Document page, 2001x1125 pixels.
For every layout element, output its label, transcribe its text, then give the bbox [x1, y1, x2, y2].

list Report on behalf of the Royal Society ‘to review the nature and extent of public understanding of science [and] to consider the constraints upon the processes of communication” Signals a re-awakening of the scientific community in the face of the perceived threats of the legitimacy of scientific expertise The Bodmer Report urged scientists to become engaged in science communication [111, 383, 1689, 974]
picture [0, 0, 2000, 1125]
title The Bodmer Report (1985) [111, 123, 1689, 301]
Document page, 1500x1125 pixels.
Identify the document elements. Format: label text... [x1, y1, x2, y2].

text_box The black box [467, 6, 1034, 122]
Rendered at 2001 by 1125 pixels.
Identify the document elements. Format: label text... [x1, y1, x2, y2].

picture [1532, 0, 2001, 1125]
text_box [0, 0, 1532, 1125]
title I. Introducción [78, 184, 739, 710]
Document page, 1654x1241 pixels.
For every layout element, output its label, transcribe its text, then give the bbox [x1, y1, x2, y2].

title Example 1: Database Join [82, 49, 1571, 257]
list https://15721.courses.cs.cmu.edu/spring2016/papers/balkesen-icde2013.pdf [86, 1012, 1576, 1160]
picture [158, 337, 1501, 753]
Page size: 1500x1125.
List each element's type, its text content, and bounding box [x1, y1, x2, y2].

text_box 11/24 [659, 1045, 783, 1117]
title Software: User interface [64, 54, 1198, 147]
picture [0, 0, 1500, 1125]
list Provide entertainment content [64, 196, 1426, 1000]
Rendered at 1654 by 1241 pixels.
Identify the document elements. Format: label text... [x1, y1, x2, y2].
__________
- [TASK TO COMPLETE] Swap "pixels" for "px" everywhere it occurs in the entries above, and give them again with everything else left unchanged.

- [SOLUTION FOR THIS TASK]
Document page, 2001x1125 px.
For every layout element, output its label, transcribe its text, then give the bbox [x1, y1, x2, y2].

list Report on behalf of the Royal Society ‘to review the nature and extent of public understanding of science [and] to consider the constraints upon the processes of communication” Signals a re-awakening of the scientific community in the face of the perceived threats of the legitimacy of scientific expertise The Bodmer Report urged scientists to become engaged in science communication [111, 383, 1689, 974]
picture [0, 0, 2000, 1125]
title The Bodmer Report (1985) [111, 123, 1689, 301]
Document page, 1500x1125 px.
Identify the document elements. Format: label text... [x1, y1, x2, y2].

text_box The black box [467, 6, 1034, 122]
Rendered at 2001 by 1125 px.
Identify the document elements. Format: label text... [x1, y1, x2, y2].

picture [1532, 0, 2001, 1125]
text_box [0, 0, 1532, 1125]
title I. Introducción [78, 184, 739, 710]
Document page, 1654x1241 px.
For every layout element, output its label, transcribe its text, then give the bbox [x1, y1, x2, y2].

title Example 1: Database Join [82, 49, 1571, 257]
list https://15721.courses.cs.cmu.edu/spring2016/papers/balkesen-icde2013.pdf [86, 1012, 1576, 1160]
picture [158, 337, 1501, 753]
Page size: 1500x1125.
List each element's type, its text content, and bounding box [x1, y1, x2, y2].

text_box 11/24 [659, 1045, 783, 1117]
title Software: User interface [64, 54, 1198, 147]
picture [0, 0, 1500, 1125]
list Provide entertainment content [64, 196, 1426, 1000]
Rendered at 1654 by 1241 px.
Identify the document elements. Format: label text... [x1, y1, x2, y2].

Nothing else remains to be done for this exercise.